Expression patterns, transgenic verification, and subcellular localization of WCR1. A, Spatiotemporal expression patterns of WCR1 in the NILs. R, S, and FL: roots, stems and flag leaves at the heading stage; 5YP, 10YP, and 15YP: young panicles 5, 10, and 15 cm long; 5E, 7E, 10E, and 14E: grain endosperm at 5, 7, 10, and 14 DAF. Samples were obtained from at least five different plants. Significant differences were based on two-tailed t tests (n = 5), *P ≤ 0.05, **P ≤ 0.01. Error bars, sem. B, Expression analysis of WCR1 by GUS staining. From left to right, photographs of a flag leaf, stem, young panicle, glume, and transverse sections of caryopsis from plants harboring GUS driven by the WCR1 promoter at 7 DAF and 10 DAF. Scale bars, 1 mm. C and D, Grain chalkiness and expression level of WCR1 in CO and OX lines. CO-1/CO-2 and OX-1/OX-2 refer to positive complementation and OX lines, respectively. CO(−) and OX(−) represent transgene-negative lines. Scale bars, 10 mm. Significant differences were based on two-tailed t tests (n = 4), **P ≤ 0.01. Error bars, sem.
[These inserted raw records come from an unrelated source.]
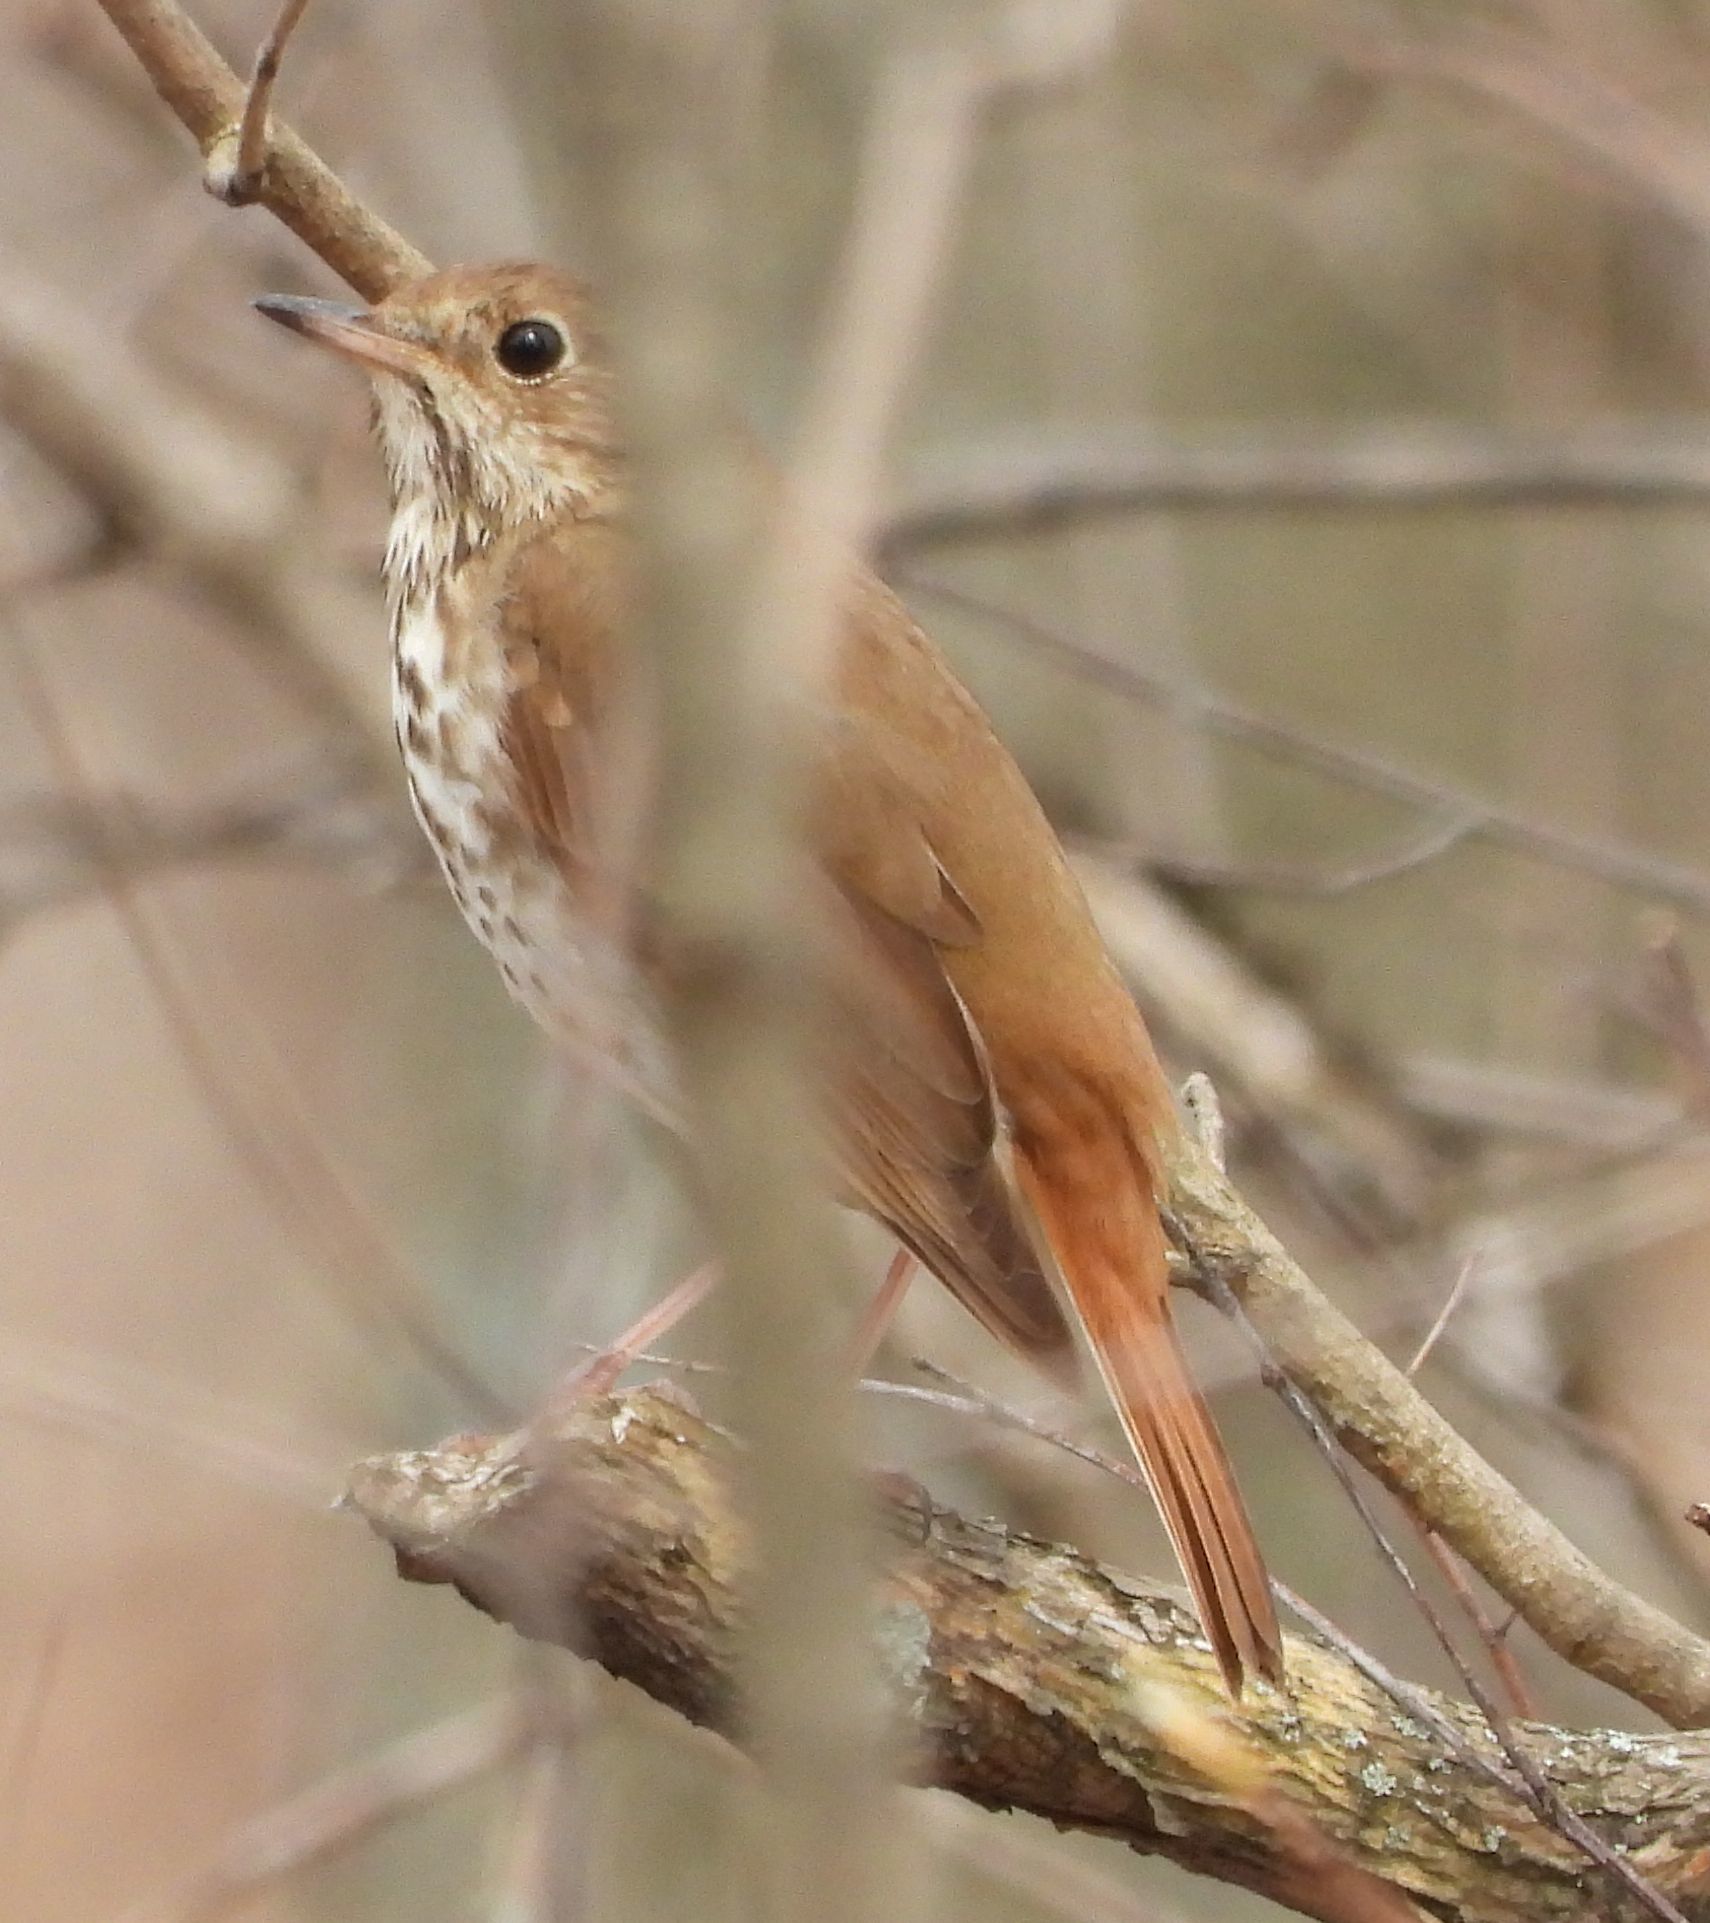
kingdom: Animalia
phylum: Chordata
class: Aves
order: Passeriformes
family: Turdidae
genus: Catharus
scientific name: Catharus guttatus
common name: Hermit thrush
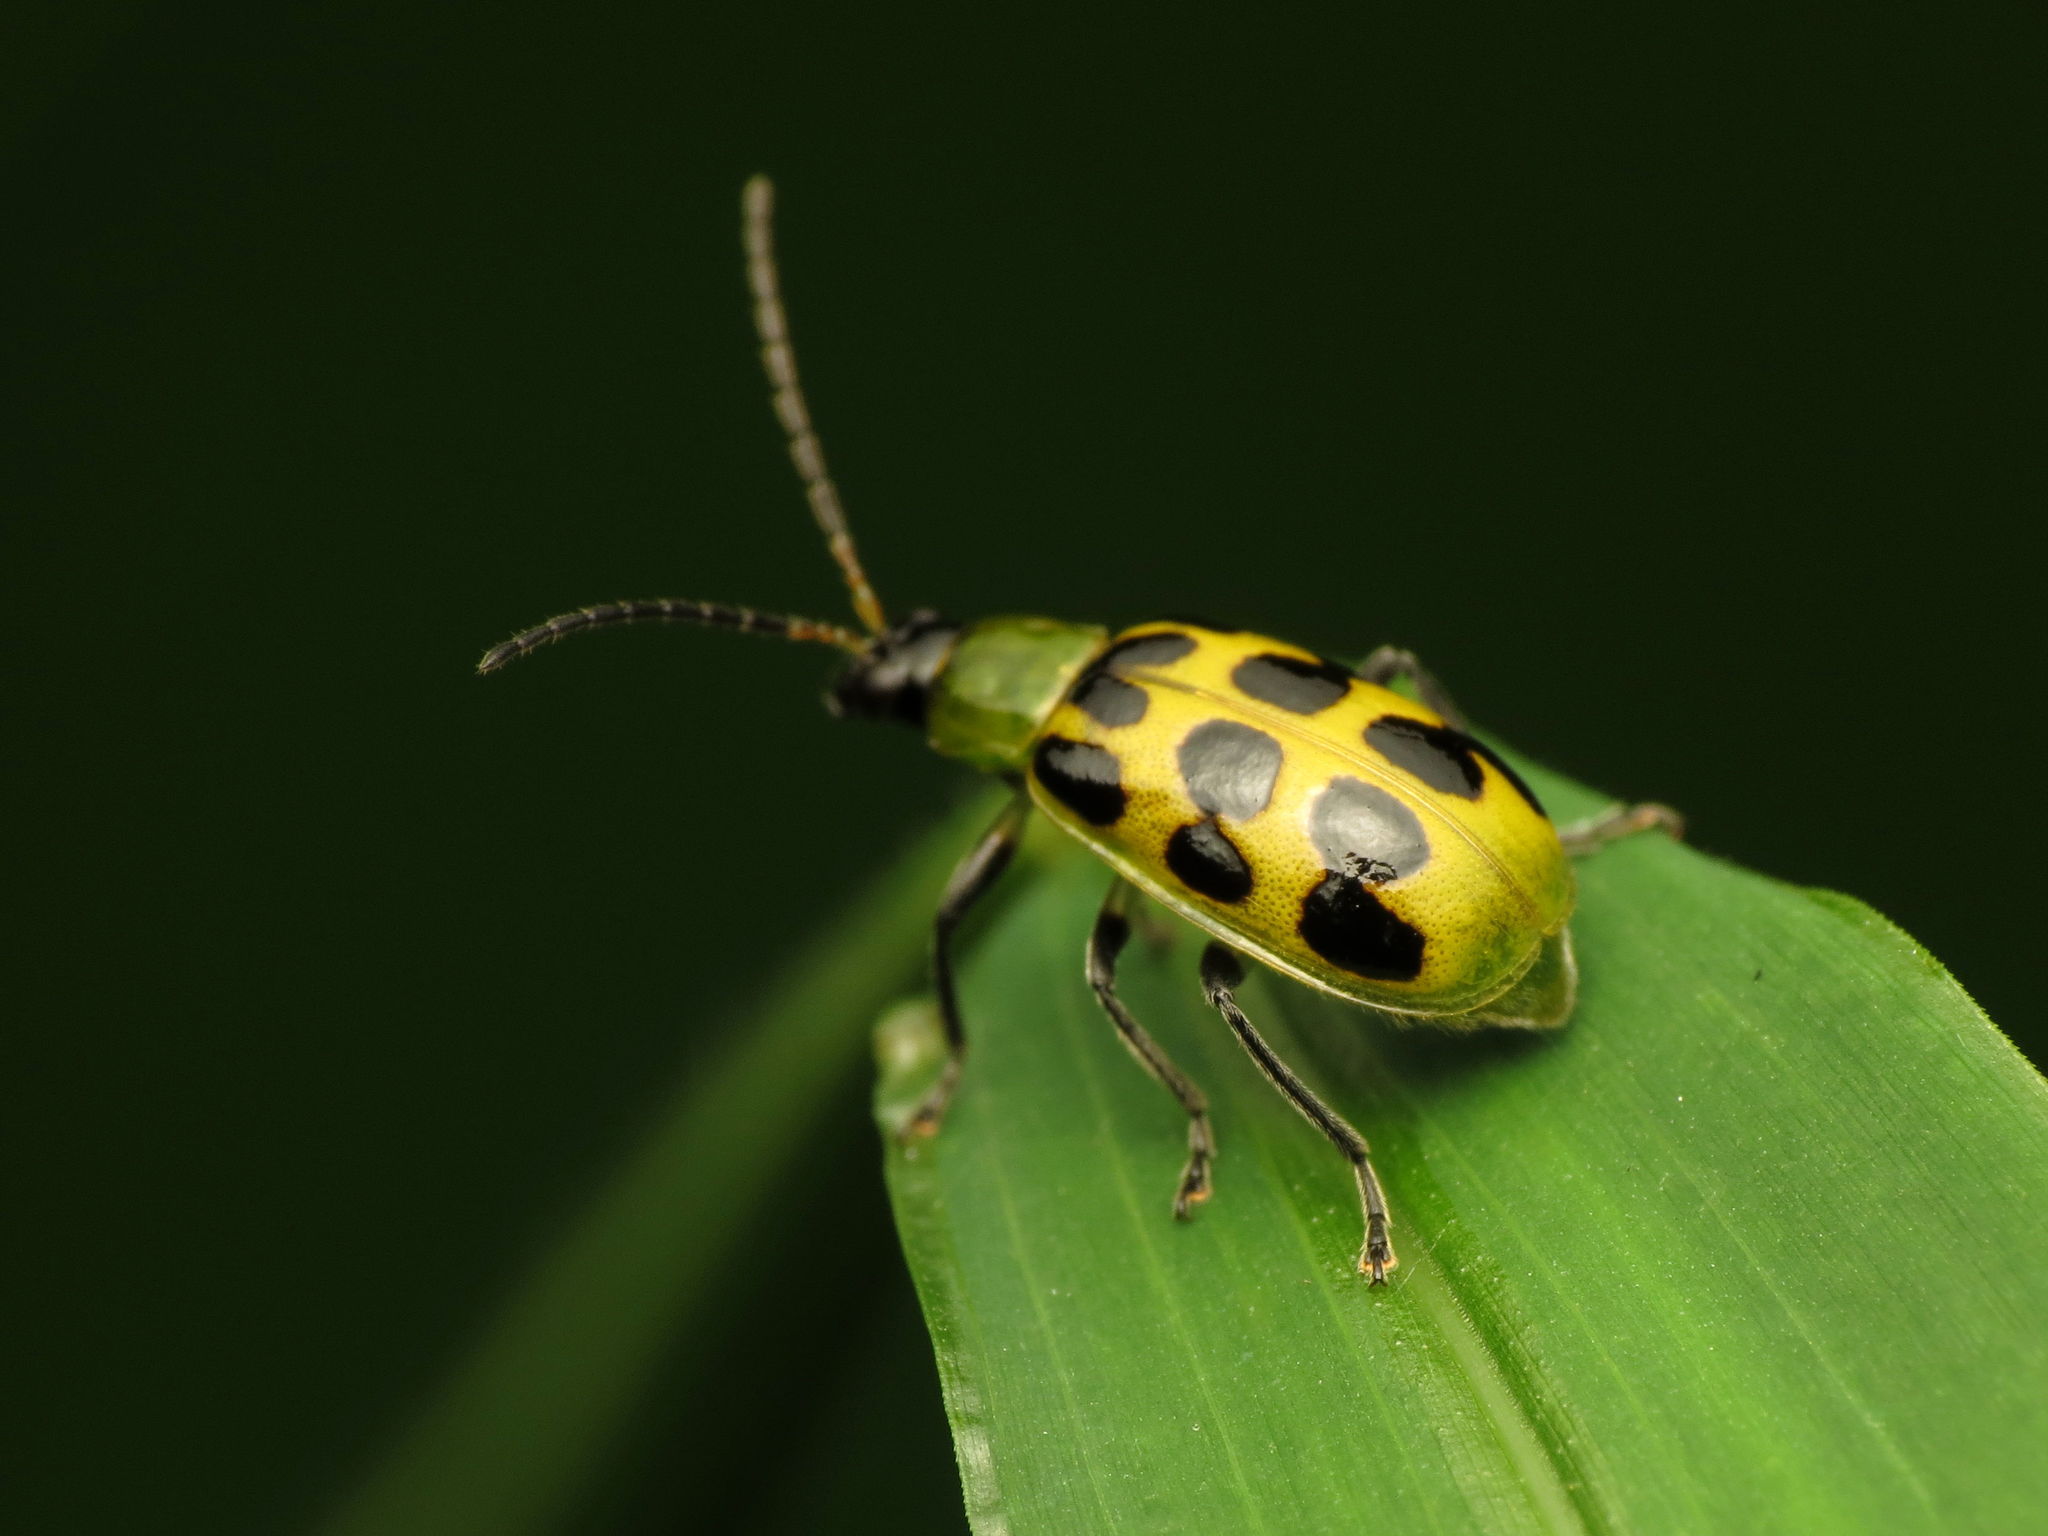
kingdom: Animalia
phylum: Arthropoda
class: Insecta
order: Coleoptera
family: Chrysomelidae
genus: Diabrotica
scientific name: Diabrotica undecimpunctata
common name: Spotted cucumber beetle
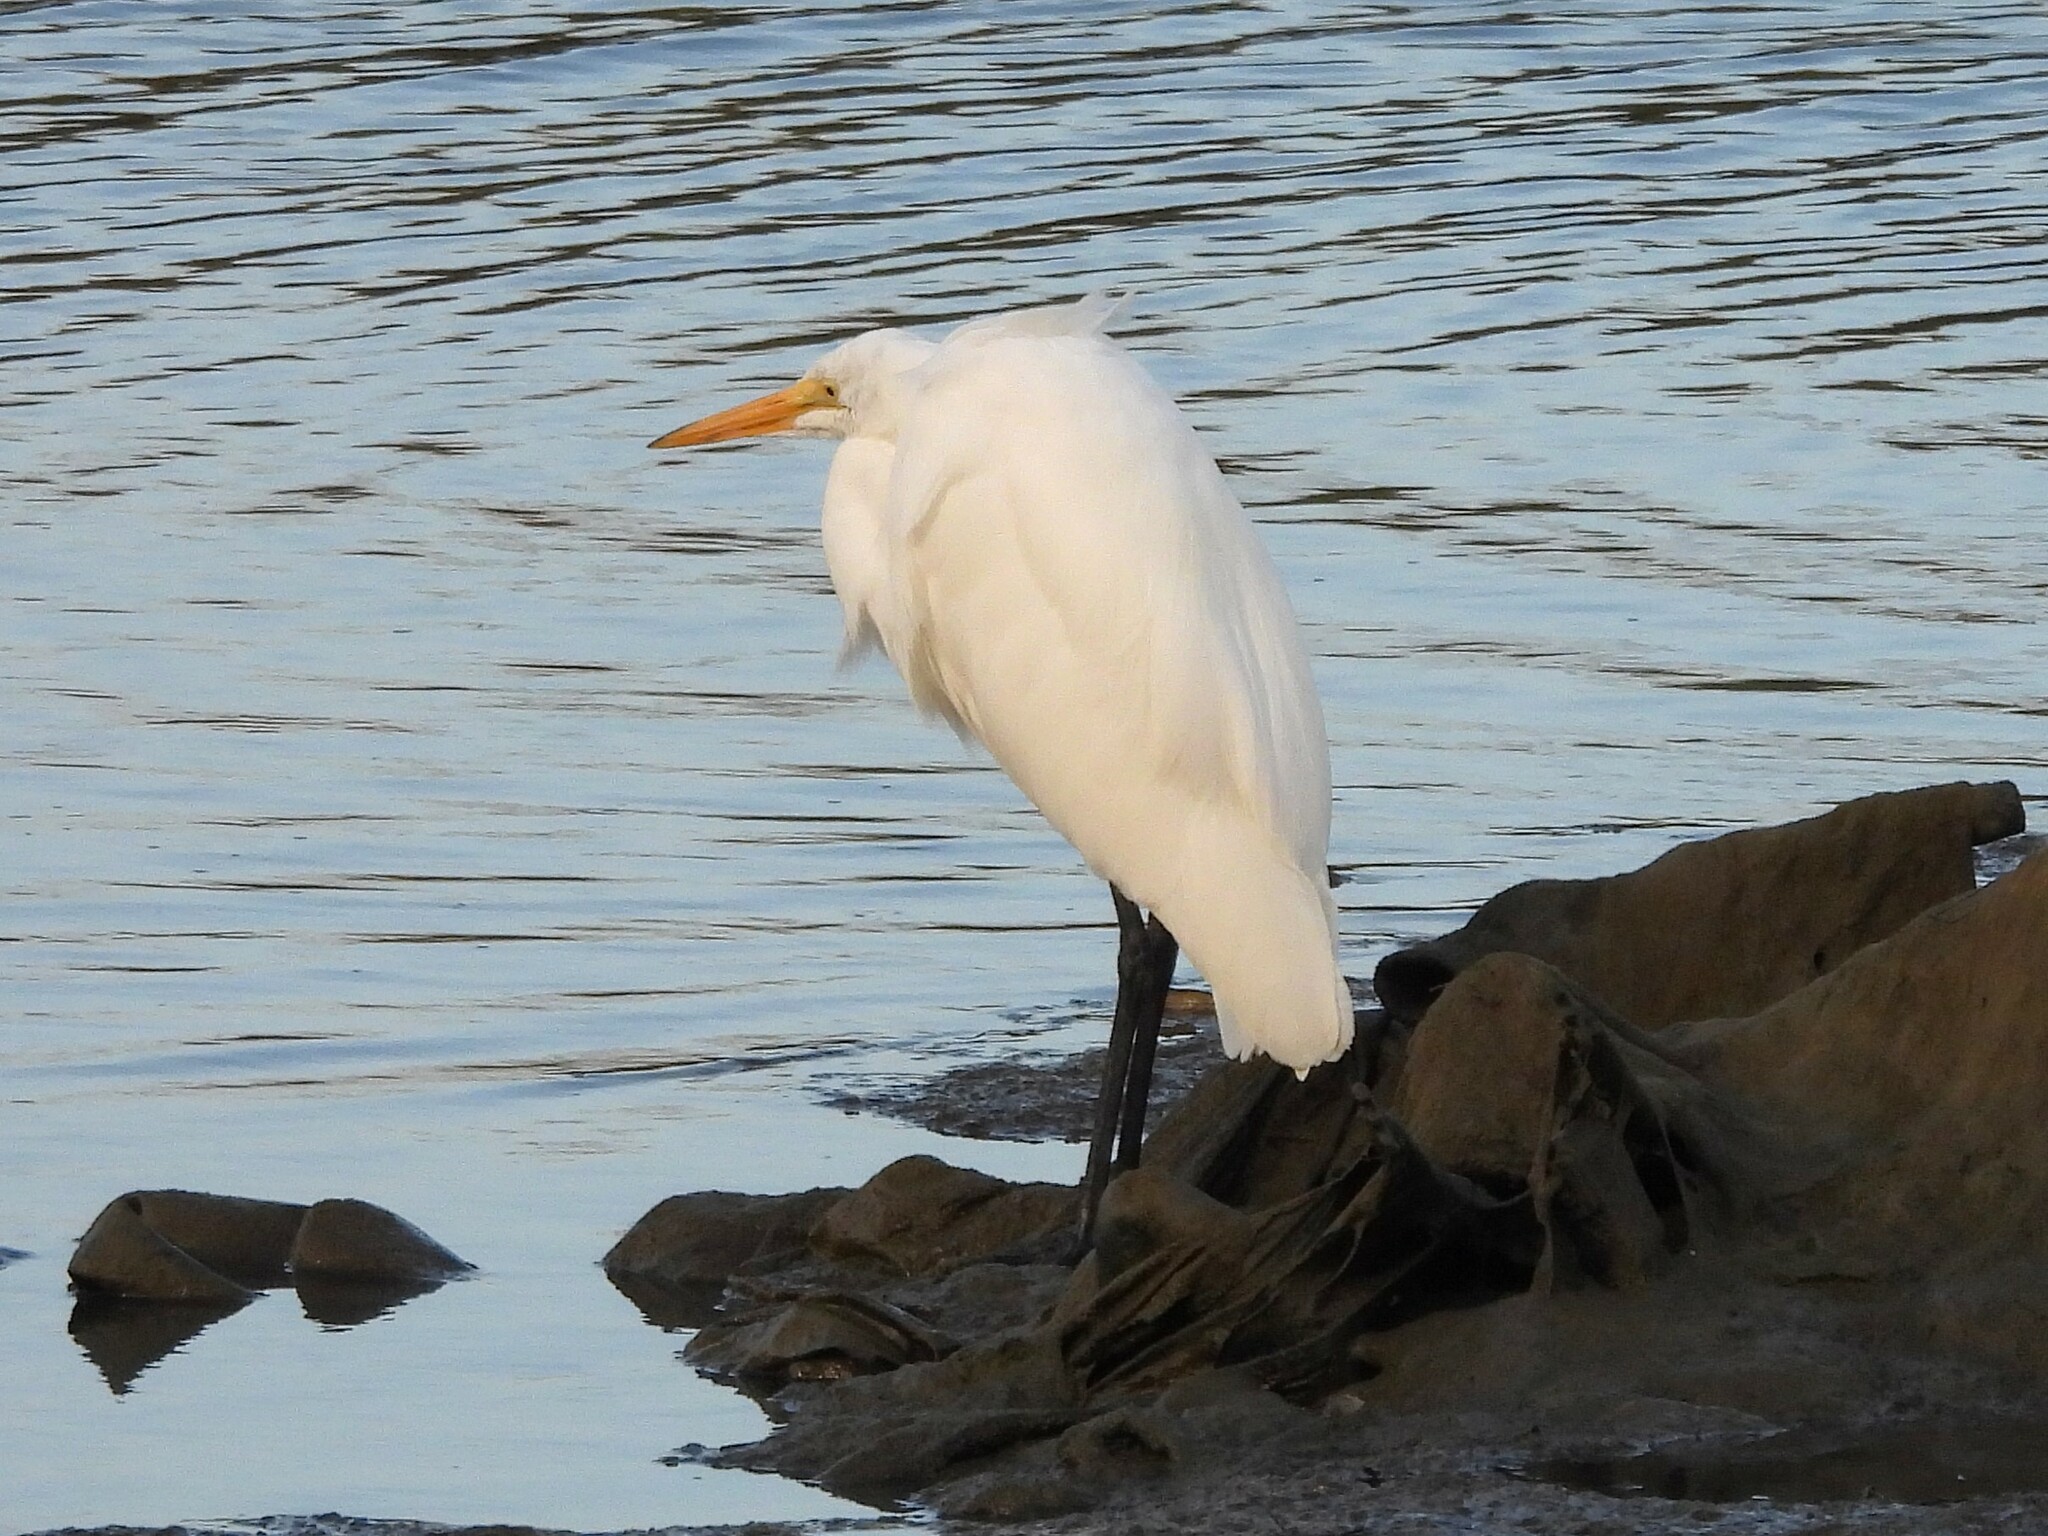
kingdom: Animalia
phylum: Chordata
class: Aves
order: Pelecaniformes
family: Ardeidae
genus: Ardea
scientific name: Ardea alba
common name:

E, Grain chalkiness of KO lines. wcr1-1 and wcr1-2 represent homozygous mutants with a 27- and 1-bp deletion in the third exon of WCR1, respectively. Scale bars, 10 mm. Significant differences were based on two-tailed t tests (n = 25), **P ≤ 0.01. Error bars, sem. F, WCR1-YFP and Ghd7-CFP (nucleus marker) co-localize in the nucleus. The empty vector pM999-YFP was used as a negative control. Scale bars, 20 μm.